Sconiers and Martoche, JJ.

(dissenting). We respectfully dissent. “Because a defendant pleading guilty to a determinate sentence must be aware of the postrelease supervision [PRS] component of that sentence in order to knowingly, voluntarily and intelligently choose among alternative courses of action, the failure of a court to advise of postrelease supervision requires reversal of the conviction” (People v Catu, 4 NY3d 242, 245 [2005]). Contrary to the conclusion of the majority, we agree with defendant that the plea was not knowingly, voluntarily and intelligently entered and that she was not required to preserve for our review her challenge to the voluntariness of the plea (see People v Boyd, 12 NY3d 390, 393 [2009]; People v Louree, 8 NY3d 541, 545-546 [2007]). It is undisputed that there was no mention of PRS at the plea proceeding and, based on our review of the record, we conclude that defendant was not “advised of what the sentence would be, including its PRS term, at the outset of the sentencing proceeding” (People v Murray, 15 NY3d 725, 727 [2010]). Rather, defendant did not learn that PRS *1548would be imposed until “moments before imposition of] the sentence” (People v McAlpin, 17 NY3d 936, 938 [2011]).

Significantly, the brief reference to PRS by the prosecutor at sentencing “cannot substitute for [County Court’s] duty to ensure, at the time the plea is entered, that the defendant is aware of the terms of the plea . . . , especially in light of the fact that it was not stated that [PRS] was required to be part of any sentence with a determinate prison term” (People v Pett, 77 AD3d 1281, 1282 [2010] [internal quotation marks omitted]), and we conclude that the brief reference does not support the People’s position that “Louree’s rationale for dispensing with the preservation requirement is not presently applicable” (Murray, 15 NY3d at 727; see People v Rivera, 91 AD3d 498, 498 [2012]).
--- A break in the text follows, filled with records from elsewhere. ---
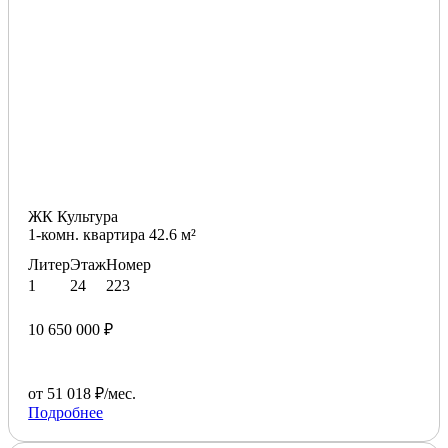
ЖК Культура
1-комн. квартира 42.6 м²
Литер
Этаж
Номер
1
24
223
10 650 000 ₽
от 51 018 ₽/мес.
Подробнее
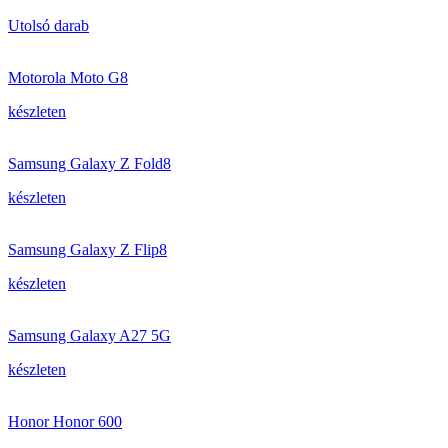
Utolsó darab
Motorola Moto G8
készleten
Samsung Galaxy Z Fold8
készleten
Samsung Galaxy Z Flip8
készleten
Samsung Galaxy A27 5G
készleten
Honor Honor 600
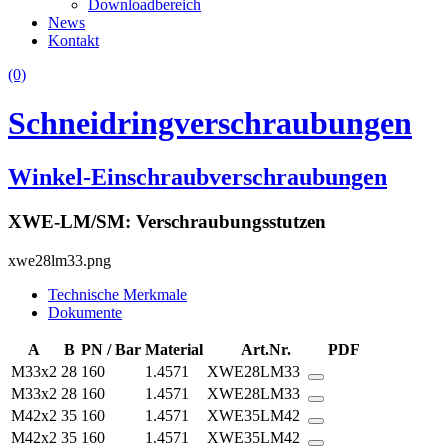
Downloadbereich
News
Kontakt
(0)
Schneidringverschraubungen
Winkel-Einschraubverschraubungen
XWE-LM/SM: Verschraubungsstutzen
xwe28lm33.png
Technische Merkmale
Dokumente
A
B
PN / Bar
Material
Art.Nr.
PDF
M33x2
28
160
1.4571
XWE28LM33
M33x2
28
160
1.4571
XWE28LM33
M42x2
35
160
1.4571
XWE35LM42
M42x2
35
160
1.4571
XWE35LM42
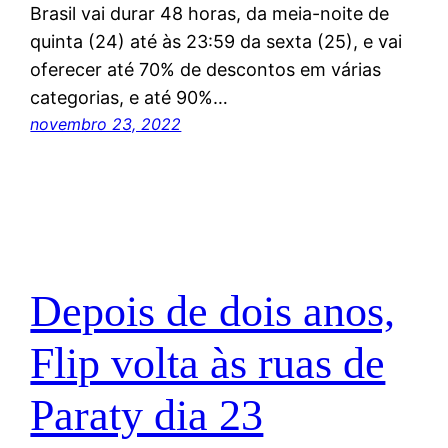
Brasil vai durar 48 horas, da meia-noite de
quinta (24) até às 23:59 da sexta (25), e vai
oferecer até 70% de descontos em várias
categorias, e até 90%…
novembro 23, 2022
Depois de dois anos,
Flip volta às ruas de
Paraty dia 23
Moreover, the majority’s position, raised sua sponte, that defendant waived her right to assert the Catu error is not supported by the record. The prosecutor told defendant incorrectly just before the court imposed sentence that PRS was “part of [her] plea,” and she was offered no option other than to proceed to sentencing. Defendant indicated that she had discussed PRS with her attorney and understood what the prosecutor had said. When the prosecutor then asked if she “still wish[ed] to go through with sentencing today,” defendant responded in the affirmative. Despite that exchange, the record fails to demonstrate that defendant was ever informed that there was an alternative to going forward with sentencing, namely, that she was entitled to withdraw her guilty plea because of the court’s failure to advise her of PRS at the plea proceeding. As a result, defendant said nothing during the sentencing proceeding that amounted to a waiver, i.e., “an intentional relinquishment or abandonment of a known right or privilege” (Johnson v Zerbst, 304 US 458, 464 [1938]). In particular, defendant did not waive her “right to be sentenced in accordance with the plea agreement” (People v McDermott, 68 AD3d 1453, 1453 [2009]). We therefore vote to reverse the judgment, vacate the plea, and remit the matter to County Court for further proceedings on the indictment. Present — Scudder, P.J., Peradotto, Sconiers, Valentino and Martoche, JJ.